The unit includes a DVD player that I have set up to play over component video cables. The picture quality is excellent even when played over my 50" television (see my other review here). DVD playback is not high definition but then again it is not intended to be. The picture is always crisp, bright and clear, with in my opinion, much better quality than cable broadcasts. I have watched well over 100 DVD's with this system and will continue to use it as I build my DVD collection.
Ease of Use and Connect-ability:
This home theater system is very easy to use and connects to virtually anything. The on screen display is easy to follow whether playing a data disc (CD-R with pictures or other files on it), USB drive contents, or music CD. There is also a small screen on the unit itself that displays information such as: track number, volume, surround mode, or equalizer selection.
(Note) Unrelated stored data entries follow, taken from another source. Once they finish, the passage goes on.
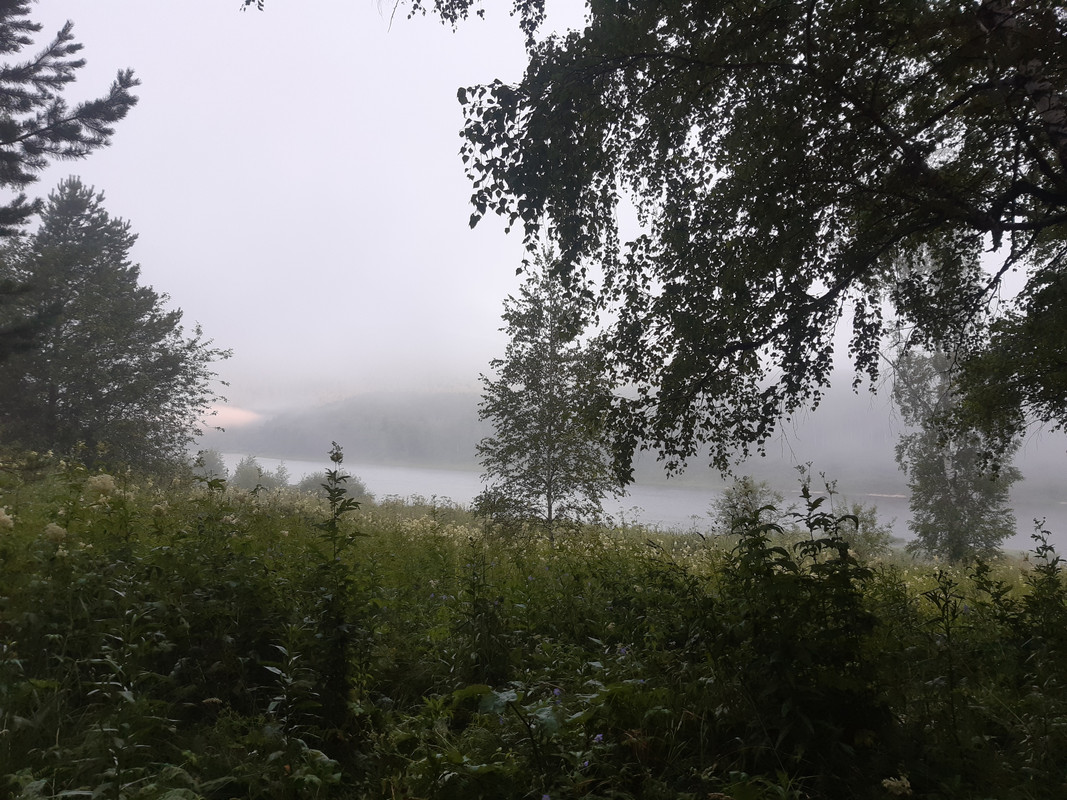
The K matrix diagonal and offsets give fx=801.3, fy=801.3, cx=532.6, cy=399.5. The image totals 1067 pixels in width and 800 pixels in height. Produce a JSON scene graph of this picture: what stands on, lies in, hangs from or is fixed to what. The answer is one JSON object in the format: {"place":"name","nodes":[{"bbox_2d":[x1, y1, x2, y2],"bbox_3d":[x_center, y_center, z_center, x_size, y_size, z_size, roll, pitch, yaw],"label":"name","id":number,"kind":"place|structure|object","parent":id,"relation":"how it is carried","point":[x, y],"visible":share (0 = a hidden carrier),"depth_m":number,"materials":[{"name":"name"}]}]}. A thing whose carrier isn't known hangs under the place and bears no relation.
{"place":"outdoors","nodes":[
{"label":"outdoors","id":0,"kind":"place"},
{"bbox_2d":[0,0,140,237],"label":"pine tree","id":1,"kind":"object","parent":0,"point":[60,79],"visible":0.99,"depth_m":8.97,"materials":[{"name":"green plant"}]},
{"bbox_2d":[0,457,1066,799],"label":"meadow","id":2,"kind":"structure","parent":0,"point":[290,545],"materials":[{"name":"green plant"}]},
{"bbox_2d":[0,507,14,531],"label":"flower","id":3,"kind":"object","parent":2,"relation":"on","point":[3,518],"visible":0.96,"depth_m":6.01,"materials":[{"name":"plant"}]},
{"bbox_2d":[43,522,66,543],"bbox_3d":[-3.472,0.982,5.809,0.188,0.174,0.182,-2,-4,35],"label":"flower","id":4,"kind":"object","parent":2,"relation":"on","point":[51,529],"visible":0.83,"depth_m":5.77,"materials":[{"name":"white plant"}]},
{"bbox_2d":[86,473,115,496],"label":"flower","id":5,"kind":"object","parent":2,"relation":"on","point":[109,478],"visible":0.88,"depth_m":7.59,"materials":[{"name":"white plant"}]},
{"bbox_2d":[0,177,228,473],"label":"conifer tree","id":6,"kind":"object","parent":2,"relation":"on","point":[89,341],"visible":0.99,"depth_m":17.45,"materials":[{"name":"plant"}]},
{"bbox_2d":[190,449,228,482],"bbox_3d":[-15.493,3.601,37.973,2.436,2.608,2.711,0,-3,2],"label":"shrub","id":7,"kind":"object","parent":2,"relation":"on","point":[213,460],"visible":0.58,"depth_m":37.69,"materials":[{"name":"green plant"}]},
{"bbox_2d":[229,455,289,491],"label":"shrub","id":8,"kind":"object","parent":2,"relation":"on","point":[239,469],"visible":0.79,"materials":[{"name":"green plant"}]},
{"bbox_2d":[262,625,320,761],"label":"plant","id":9,"kind":"object","parent":2,"relation":"on","point":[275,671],"visible":0.86,"depth_m":3.68,"materials":[{"name":"green plant"}]},
{"bbox_2d":[296,470,372,500],"bbox_3d":[-8.582,4.071,33.954,3.604,2.209,3.414,0,-3,2],"label":"shrub","id":10,"kind":"object","parent":2,"relation":"on","point":[358,489],"visible":0.51,"depth_m":33.57,"materials":[{"name":"green plant"}]},
{"bbox_2d":[312,442,364,727],"bbox_3d":[-1.079,1.092,4.404,0.373,1.718,0.468,0,-3,2],"label":"tall weed","id":11,"kind":"object","parent":2,"relation":"on","point":[336,453],"visible":0.94,"depth_m":4.37,"materials":[{"name":"green plant"}]},
{"bbox_2d":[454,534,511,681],"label":"tall weed","id":12,"kind":"object","parent":2,"relation":"on","point":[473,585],"visible":0.92,"depth_m":5.14,"materials":[{"name":"green plant"}]},
{"bbox_2d":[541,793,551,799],"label":"purple flower","id":13,"kind":"object","parent":2,"relation":"on","point":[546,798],"visible":0.94,"depth_m":2.88,"materials":[{"name":"purple plant"}]},
{"bbox_2d":[472,245,623,549],"bbox_3d":[0.243,0.121,13.460,2.518,5.444,2.619,3,-4,-39],"label":"birch tree","id":14,"kind":"object","parent":2,"relation":"on","point":[548,507],"visible":0.96,"depth_m":13.10,"materials":[{"name":"plant"}]},
{"bbox_2d":[445,678,651,799],"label":"leafy plant","id":15,"kind":"object","parent":2,"relation":"on","point":[493,693],"visible":0.86,"depth_m":3.40,"materials":[{"name":"green plant"}]},
{"bbox_2d":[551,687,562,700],"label":"purple flower","id":16,"kind":"object","parent":2,"relation":"on","point":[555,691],"visible":0.63,"depth_m":3.95,"materials":[{"name":"plant"}]},
{"bbox_2d":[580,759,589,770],"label":"purple flower","id":17,"kind":"object","parent":2,"relation":"on","point":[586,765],"visible":0.76,"depth_m":3.32,"materials":[{"name":"plant"}]},
{"bbox_2d":[593,732,604,743],"bbox_3d":[0.289,1.499,3.533,0.053,0.055,0.053,3,-4,-44],"label":"purple flower","id":18,"kind":"object","parent":2,"relation":"on","point":[599,738],"visible":0.64,"depth_m":3.52,"materials":[{"name":"plant"}]},
{"bbox_2d":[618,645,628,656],"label":"purple flower","id":19,"kind":"object","parent":2,"relation":"on","point":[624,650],"visible":0.5,"depth_m":4.97,"materials":[{"name":"purple plant"}]},
{"bbox_2d":[711,475,783,534],"bbox_3d":[5.343,2.895,19.804,2.079,1.985,2.119,0,-3,2],"label":"shrub","id":20,"kind":"object","parent":2,"relation":"on","point":[745,487],"visible":0.64,"depth_m":19.62,"materials":[{"name":"green plant"}]},
{"bbox_2d":[446,0,1066,476],"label":"birch tree","id":21,"kind":"object","parent":2,"relation":"on","point":[1065,160],"visible":0.99,"depth_m":4.94,"materials":[{"name":"plant"}]},
{"bbox_2d":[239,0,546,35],"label":"tree branch","id":22,"kind":"object","parent":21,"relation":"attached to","point":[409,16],"visible":0.97,"depth_m":5.63,"materials":[{"name":"wood"}]},
{"bbox_2d":[714,466,881,755],"bbox_3d":[1.326,1.151,4.095,0.948,1.620,0.990,0,-3,2],"label":"shrub","id":23,"kind":"object","parent":2,"relation":"on","point":[783,565],"visible":0.9,"depth_m":3.99,"materials":[{"name":"green plant"}]},
{"bbox_2d":[829,500,894,557],"bbox_3d":[6.903,2.948,17.306,1.827,1.552,1.886,0,-3,2],"label":"shrub","id":24,"kind":"object","parent":2,"relation":"on","point":[871,521],"visible":0.54,"depth_m":17.09,"materials":[{"name":"green plant"}]},
{"bbox_2d":[881,775,911,797],"bbox_3d":[1.357,1.476,2.997,0.125,0.147,0.126,-3,-4,42],"label":"white flower","id":25,"kind":"object","parent":2,"relation":"on","point":[895,783],"visible":0.95,"depth_m":2.97,"materials":[{"name":"white plant"}]},
{"bbox_2d":[918,567,966,738],"bbox_3d":[2.296,1.499,4.467,0.316,1.143,0.344,0,-3,2],"label":"plant","id":26,"kind":"object","parent":2,"relation":"on","point":[946,601],"visible":0.9,"depth_m":4.47,"materials":[{"name":"green plant"}]},
{"bbox_2d":[883,255,1018,562],"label":"birch tree","id":27,"kind":"object","parent":2,"relation":"on","point":[957,500],"visible":0.77,"depth_m":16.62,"materials":[{"name":"plant"}]},
{"bbox_2d":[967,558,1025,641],"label":"plant","id":28,"kind":"object","parent":2,"relation":"on","point":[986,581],"visible":0.82,"depth_m":6.12,"materials":[{"name":"green plant"}]},
{"bbox_2d":[1024,515,1066,666],"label":"plant","id":29,"kind":"object","parent":2,"relation":"on","point":[1052,565],"visible":0.89,"depth_m":5.37,"materials":[{"name":"green plant"}]},
{"bbox_2d":[4,0,1065,436],"label":"sky","id":30,"kind":"structure","parent":0,"point":[449,86],"materials":[{"name":"white"}]},
{"bbox_2d":[210,386,1066,503],"label":"hill","id":31,"kind":"structure","parent":0,"point":[442,458],"materials":[{"name":"plant"}]},
{"bbox_2d":[216,453,1066,558],"label":"river","id":32,"kind":"structure","parent":0,"point":[407,487],"materials":[{"name":"liquid"}]}
]}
The unit has stereo audio inputs, a digital audio input, and stereo audio inputs for a television. Video can be transmitted over standard, S, or component video cables. The unit also has an included AM antenna and RF jack for the AM/FM receiver that is built in. You can preset 42 channels on each frequency and select them using directional buttons on the remote.
The remote control lets you scroll through DVD functions and inputs with ease. There are a total of 6 inputs including:digital, auxiliary, TV, tuner, disc, and USB that appear on the top of the remote or can be accessed by pressing the function button on the DVD player's main unit. You can choose your audio mode (Dolby, surround, multi or stereo) by pressing the Surr. button on the bottom of the remote. Pressing the sound button allows you to scroll through the different preset equalizers, there are different equalizer sets for playing movies than for listening to auxiliary devices or playing a CD.
I have two principal complaints about this system, 1) there is no option to set a custom equalizer and 2) the remote is two small and hard to see in the dark. Relating to my first complaint, this system sounds superb when watching DVD movies but the preset equalizers sell the systems capabilities short when listening to music. Bass response and volume do not seem to reach full potential when listening to a CD or MP3 off of a USB port. The radio sounds good on this system but I think it could sound better with a custom equalizer.
I have found one way around my listening frustrations however, I just plug my computers sound card into the digital audio input and set the computers equalizer. If you don't have a computer with a sound card then this won't work for you, but for me the ability to connect this system to my computer is its saving grace. When I use the computer and Windows media player equalizers I get the bass and treble responses that I always knew this system was capable of. The sound quality of computer games like San Andreas also comes off quite well with this set up.
As for my second complaint, my primary use of this system is watching movies. I like to watch movies in the dark for the full theater effect. The remote has relatively small buttons that do not glow in the dark and this annoys me, enough said.
Overall this home theater system meets all of my needs, I wanted better sound for my big screen, computer, and Playstation. I needed a new DVD player and stereo system. I got all of those things and more with the ability to play files off of a USB flash drive and CD-R discs. The picture quality is great, sound completely envelopes you, and user friendliness is not an issue. If you want high priced performance in a lower cost system, the Philips HTS3440 is the right match for you.